▸ TASK STATEMENT: The line with "Copyright 2023 Canaan Inc. ©" marks where to begin. Please copy it and each line after it to the end of the records below, exactly.

▸ Dataset records:

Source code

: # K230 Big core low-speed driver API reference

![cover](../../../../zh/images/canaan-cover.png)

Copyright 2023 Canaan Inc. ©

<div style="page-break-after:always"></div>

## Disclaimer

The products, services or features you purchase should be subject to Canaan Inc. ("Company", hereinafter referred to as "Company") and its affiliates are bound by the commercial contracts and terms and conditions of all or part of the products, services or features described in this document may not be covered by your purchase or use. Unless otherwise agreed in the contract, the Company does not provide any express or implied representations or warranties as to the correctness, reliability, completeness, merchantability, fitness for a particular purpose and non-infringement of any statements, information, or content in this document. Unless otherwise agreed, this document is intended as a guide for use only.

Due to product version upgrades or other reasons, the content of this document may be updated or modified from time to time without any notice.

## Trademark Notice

▸ YOUR RESPONSE:
Copyright 2023 Canaan Inc. ©

<div style="page-break-after:always"></div>

## Disclaimer

The products, services or features you purchase should be subject to Canaan Inc. ("Company", hereinafter referred to as "Company") and its affiliates are bound by the commercial contracts and terms and conditions of all or part of the products, services or features described in this document may not be covered by your purchase or use. Unless otherwise agreed in the contract, the Company does not provide any express or implied representations or warranties as to the correctness, reliability, completeness, merchantability, fitness for a particular purpose and non-infringement of any statements, information, or content in this document. Unless otherwise agreed, this document is intended as a guide for use only.

Due to product version upgrades or other reasons, the content of this document may be updated or modified from time to time without any notice.

## Trademark Notice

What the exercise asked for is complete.